Many parents of children with allergic rhinitis have said that their children are more moody and irritable during allergy season. Since children cannot always express their symptoms verbally, they may express their discomfort by acting up at school and at home. In addition, some children feel that having an allergy is a stigma that separates them from others.
It is important that the irritability or other symptoms caused by allergy symptoms are not mistaken for attention deficit disorder. Symptoms of allergic rhinitis have other causes as well, the most customary being the common cold – an example of infectious rhinitis. Most infections are relatively short-lived, with symptoms improving in three to seven days.

Occupational Rhinitis
If you develop symptoms that resemble those of allergic rhinitis and that appear or become more serious at work, you may be suffering from occupational rhinitis. Occupational rhinitis, or work-related rhinitis, is a condition in which symptoms are triggered or further aggravated by allergens in the workplace. These symptoms can include sneezing, a runny nose and watering eyes. Common triggers include cleaning products, chemical fumes, certain types of dust, and corrosive gases.

Complications of Allergic Rhinitis
If you have allergic rhinitis, there’s a risk you could develop other problems. A blocked or runny nose can cause: difficulty sleeping, drowsiness, irritability and problems concentrating. Allergic rhinitis can also make symptoms of asthma worse. The swelling in the nose can also sometimes cause other conditions. These include nasal polyps, acute or chronic sinusitis, and middle ear infections dental problems (overbite) caused by excessive breathing through the mouth, palatal abnormalities and Eustachian tube dysfunction.

Tips to Minimise Exposure to Allergens
The first approach in managing seasonal or perennial forms of allergic rhinitis should be to avoid the allergens that trigger symptoms, if possible.
Outdoor Exposure
Stay indoors as much as possible when pollen counts are at their peak, usually during the midmorning and early evening (this may vary according to plant pollen), and when wind is blowing pollens around.
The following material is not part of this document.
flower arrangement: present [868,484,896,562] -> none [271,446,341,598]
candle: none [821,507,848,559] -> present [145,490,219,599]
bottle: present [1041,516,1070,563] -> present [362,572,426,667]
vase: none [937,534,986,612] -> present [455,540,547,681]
Avoid using window fans that can draw pollens and molds into the house. Wear a hat to prevent pollen from collecting in the hair and then sprinkling down onto the eyes and face. Wear glasses or sunglasses when outdoors to minimize the amount of pollen getting into your eyes. Don’t hang clothing outdoors to dry; pollen may cling to towels and sheets. Try not to rub your eyes; doing so will irritate them and could make your symptoms worse.
Indoor Exposure
Reduce exposure to dust mites, especially in the bedroom. Wash your bedding frequently, using hot water.
Do not have flowers inside your home. Keep windows closed and use air conditioning in your car and home. Make sure to keep your air conditioning unit clean. Keep all surfaces, floors, and carpets as dust free as possible.
To limit exposure to mold, keep the humidity in your home low (between 30 and 50 percent) and clean your bathrooms, kitchen, and basement regularly. Use a dehumidifier, especially in the basement and in other damp, humid places, and empty and clean it often. If mold is visible, clean it with mild detergent and a 5 percent bleach solution. Clean floors with a damp rag or mop, rather than dry-dusting or sweeping. Keep away from cigarette smoke, and quit, if you are a smoker. Smear vaseline around the inside edges of your nostrils, as it helps stop pollen from getting through.
Exposure to Pets
Wash your hands immediately after petting any animals; wash your clothes after visiting friends with pets. Keep your pet out of your home as much as possible. If the pet must be inside, keep it out of your bedroom so you are not exposed to pet allergens while you sleep. Close the air ducts to your bedroom if you have forced-air or central heating or cooling. Replace carpeting with hardwood, tile, or linoleum, all of which are easier to keep dander-free.